1. Usually assessing whether adding the quadratic and cubic terms is worthwhile is a standard problem which should yield to -test-. Does anything in your set-up rule that out?
2. Much depends on how the extra terms behave. Perhaps they are just correction terms that give you some curvature where you need it. However, cubics rarely possess any theoretical rationale and they can behave very poorly in other respects.
3. Whether a polynomial with terms higher than linear fits better is only a very limited stab at exploring nonlinearity, as many other functional forms might need to be considered.
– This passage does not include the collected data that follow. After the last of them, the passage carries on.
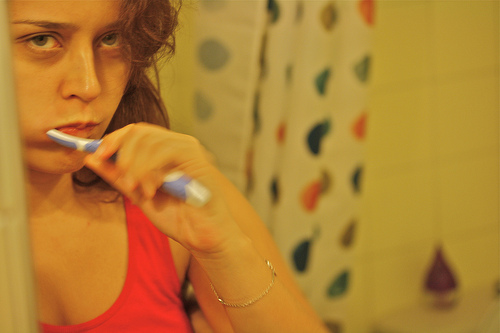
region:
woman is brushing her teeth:
[6, 7, 177, 249]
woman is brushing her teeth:
[6, 3, 154, 279]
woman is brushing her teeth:
[2, 2, 200, 247]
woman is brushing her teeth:
[6, 6, 205, 222]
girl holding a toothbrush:
[31, 113, 258, 240]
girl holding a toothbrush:
[26, 107, 257, 277]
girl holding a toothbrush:
[32, 103, 242, 243]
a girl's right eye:
[17, 29, 67, 56]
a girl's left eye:
[92, 25, 126, 52]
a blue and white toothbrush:
[47, 128, 211, 210]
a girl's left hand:
[82, 122, 243, 252]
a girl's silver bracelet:
[214, 261, 276, 311]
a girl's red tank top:
[40, 199, 190, 331]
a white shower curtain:
[185, 1, 369, 332]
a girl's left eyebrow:
[95, 18, 123, 30]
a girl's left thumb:
[82, 152, 122, 186]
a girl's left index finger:
[94, 121, 135, 159]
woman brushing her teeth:
[6, 4, 326, 329]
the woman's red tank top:
[35, 193, 190, 329]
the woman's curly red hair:
[75, 0, 179, 188]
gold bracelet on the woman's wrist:
[205, 254, 275, 307]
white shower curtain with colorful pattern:
[187, 1, 369, 331]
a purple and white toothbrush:
[48, 129, 208, 204]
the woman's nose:
[64, 36, 99, 104]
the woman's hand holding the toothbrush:
[49, 123, 219, 245]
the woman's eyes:
[27, 33, 122, 49]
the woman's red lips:
[55, 119, 99, 131]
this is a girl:
[51, 94, 346, 331]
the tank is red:
[120, 277, 180, 328]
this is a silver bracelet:
[195, 229, 312, 317]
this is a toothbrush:
[75, 89, 202, 258]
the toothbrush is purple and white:
[80, 97, 173, 203]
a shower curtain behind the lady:
[196, 0, 377, 265]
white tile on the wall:
[383, 13, 498, 205]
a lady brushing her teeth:
[6, 3, 297, 332]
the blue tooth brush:
[47, 120, 212, 204]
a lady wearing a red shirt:
[19, 2, 232, 322]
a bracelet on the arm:
[208, 256, 278, 306]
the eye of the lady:
[15, 28, 69, 55]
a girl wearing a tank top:
[10, 3, 182, 315]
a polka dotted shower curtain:
[211, 3, 366, 235]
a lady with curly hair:
[23, 13, 183, 194]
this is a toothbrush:
[36, 103, 232, 238]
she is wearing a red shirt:
[32, 170, 226, 330]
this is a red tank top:
[23, 150, 220, 329]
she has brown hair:
[9, 1, 211, 253]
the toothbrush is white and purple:
[32, 98, 288, 255]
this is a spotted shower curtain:
[190, 4, 414, 326]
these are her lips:
[50, 106, 112, 152]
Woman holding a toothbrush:
[0, 0, 341, 332]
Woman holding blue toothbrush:
[3, 3, 318, 328]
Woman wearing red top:
[0, 16, 342, 330]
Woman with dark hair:
[1, 18, 329, 330]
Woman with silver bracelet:
[3, 17, 323, 331]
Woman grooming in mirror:
[7, 17, 336, 329]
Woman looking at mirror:
[3, 17, 337, 329]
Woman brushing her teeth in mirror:
[3, 19, 330, 327]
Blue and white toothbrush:
[27, 110, 224, 217]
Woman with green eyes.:
[4, 19, 309, 326]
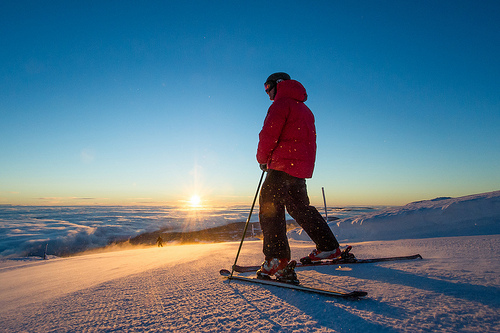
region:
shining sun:
[130, 170, 228, 240]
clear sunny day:
[28, 44, 465, 325]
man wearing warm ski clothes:
[214, 62, 429, 308]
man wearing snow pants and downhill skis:
[212, 65, 437, 312]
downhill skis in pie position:
[207, 237, 457, 310]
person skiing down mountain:
[125, 225, 185, 259]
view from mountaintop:
[23, 176, 205, 283]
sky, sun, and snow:
[27, 162, 222, 311]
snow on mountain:
[391, 177, 491, 248]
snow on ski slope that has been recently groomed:
[69, 262, 221, 329]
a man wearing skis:
[216, 61, 426, 304]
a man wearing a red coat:
[252, 70, 318, 181]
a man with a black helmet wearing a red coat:
[253, 67, 318, 182]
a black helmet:
[261, 70, 293, 85]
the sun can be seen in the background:
[178, 186, 211, 223]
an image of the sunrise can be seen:
[85, 160, 242, 216]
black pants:
[255, 180, 335, 247]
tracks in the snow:
[47, 283, 229, 328]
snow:
[42, 262, 219, 332]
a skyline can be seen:
[5, 176, 244, 216]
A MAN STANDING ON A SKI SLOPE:
[205, 68, 434, 316]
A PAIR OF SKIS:
[210, 247, 453, 308]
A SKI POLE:
[216, 157, 281, 284]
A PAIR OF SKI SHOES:
[242, 231, 358, 281]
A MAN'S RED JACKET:
[241, 74, 341, 185]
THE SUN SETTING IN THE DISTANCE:
[114, 176, 234, 272]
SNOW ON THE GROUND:
[91, 266, 207, 313]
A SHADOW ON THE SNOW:
[196, 264, 496, 326]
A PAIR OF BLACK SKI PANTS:
[260, 171, 352, 266]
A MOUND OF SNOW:
[342, 188, 498, 250]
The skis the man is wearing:
[213, 252, 430, 306]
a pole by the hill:
[312, 183, 333, 218]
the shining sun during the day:
[175, 181, 208, 221]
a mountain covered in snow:
[10, 187, 498, 332]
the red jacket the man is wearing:
[253, 74, 315, 180]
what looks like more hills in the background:
[10, 199, 244, 244]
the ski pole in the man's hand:
[213, 165, 273, 283]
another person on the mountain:
[155, 235, 165, 247]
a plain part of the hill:
[130, 222, 258, 243]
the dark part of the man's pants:
[254, 154, 337, 272]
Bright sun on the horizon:
[178, 175, 223, 231]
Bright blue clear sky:
[7, 65, 498, 184]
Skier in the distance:
[144, 225, 175, 257]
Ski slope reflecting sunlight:
[33, 225, 465, 327]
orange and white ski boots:
[251, 241, 351, 295]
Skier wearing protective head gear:
[250, 67, 314, 103]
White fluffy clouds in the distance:
[2, 192, 256, 243]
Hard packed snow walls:
[318, 177, 498, 251]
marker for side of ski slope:
[318, 179, 341, 230]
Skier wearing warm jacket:
[247, 70, 331, 181]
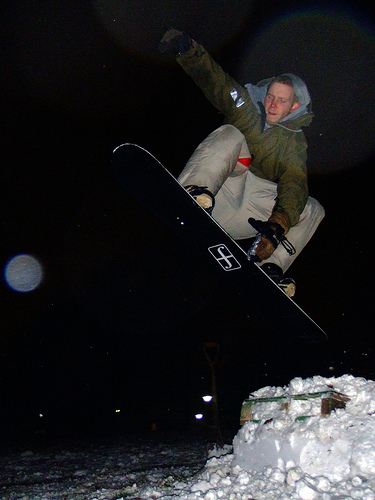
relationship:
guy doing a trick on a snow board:
[177, 73, 320, 217] [112, 143, 328, 341]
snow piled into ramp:
[2, 372, 373, 496] [237, 390, 348, 423]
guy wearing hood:
[158, 29, 325, 297] [245, 71, 315, 129]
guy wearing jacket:
[158, 29, 325, 297] [172, 39, 313, 231]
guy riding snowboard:
[158, 29, 325, 297] [112, 141, 330, 353]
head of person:
[253, 71, 311, 125] [175, 20, 318, 297]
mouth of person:
[264, 106, 283, 124] [196, 33, 334, 306]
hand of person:
[250, 210, 288, 262] [159, 27, 326, 295]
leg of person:
[183, 132, 241, 184] [232, 64, 308, 152]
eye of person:
[276, 97, 287, 106] [159, 27, 326, 295]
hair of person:
[265, 73, 292, 88] [159, 27, 326, 295]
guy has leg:
[158, 29, 325, 297] [231, 228, 312, 303]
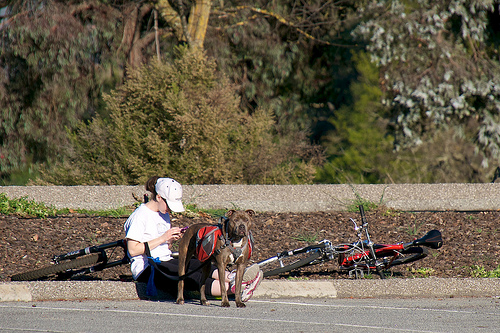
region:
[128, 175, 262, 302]
Woman sitting on the ground playing with phone.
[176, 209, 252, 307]
Brown dog and white dog with backpack.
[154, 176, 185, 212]
The woman is wearing a white hat.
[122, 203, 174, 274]
The woman is wearing a white shirt.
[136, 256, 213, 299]
The woman is wearing black yoga pants.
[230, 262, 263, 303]
The woman is wearing pink and white tennis shoes.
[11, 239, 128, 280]
Black bike to the left of the woman.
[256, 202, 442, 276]
Red bike to the right of the woman.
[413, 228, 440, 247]
Red bike has a black seat.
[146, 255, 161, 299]
Blue ribbon tied to dog leash.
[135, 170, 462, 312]
woman and a dog near a bike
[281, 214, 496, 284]
bike lying on the ground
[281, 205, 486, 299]
red bike on the ground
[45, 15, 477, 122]
green foliage and trees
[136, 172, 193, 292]
woman in a white hat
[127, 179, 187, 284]
woman in a white shirt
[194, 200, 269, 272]
brown dog in a red vest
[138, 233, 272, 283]
woman holding a black leash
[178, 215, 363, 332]
dog standing in parking lot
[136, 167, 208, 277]
woman staring at a phone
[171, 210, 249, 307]
A brown dog standing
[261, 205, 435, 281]
A bike laying down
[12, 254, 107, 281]
Front wheel of a bike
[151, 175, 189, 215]
White hat on a woman's head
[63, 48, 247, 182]
Green bush in the background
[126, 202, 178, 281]
A white shirt on a woman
4. Treating R^2 as a test statistic (rather than a descriptive measure) seems at best an indirect way of answering your real question. You seem to want to copy someone's else procedure at the expense of answering your own question directly.
Nick
[email protected]
Jan Mammen
I have a panel data model in which the dependent variable is firm
risk and one independent variable the degree of multinationality of
the firm. I would like to test the hypothesis of a nonlinear
relationship by adding first a linear term, afterwards the squared and
finally the cubic term of multinationality. I am looking for a
possibility to show that the inclusion of the squared and cubic term
significantly improves the model. As I am using a fixed effects model
my first guess was to look for changes in R² within. In the article
Strategic Management Article (2008, Issue 2) "WITHIN-INDUSTRY
DIVERSIFICATION AND FIRM PERFORMANCE IN THE PRESENCE OF NETWORK
EXTERNALITIES: EVIDENCE FROM THE SOFTWARE INDUSTRY" written by
Tanrverdi and Lee the authors test the changes in R² within for
significance. Unfortunately the authors do not provide abundant
information how this test is performed.
As far as I have understood I would first have to simulate the
distribution of R² within to be able to test the change for
significance. I would be very grateful if anybody could tell me if
this guess is right or has any suggestion for literature in which such
a test or rather the procedure is described.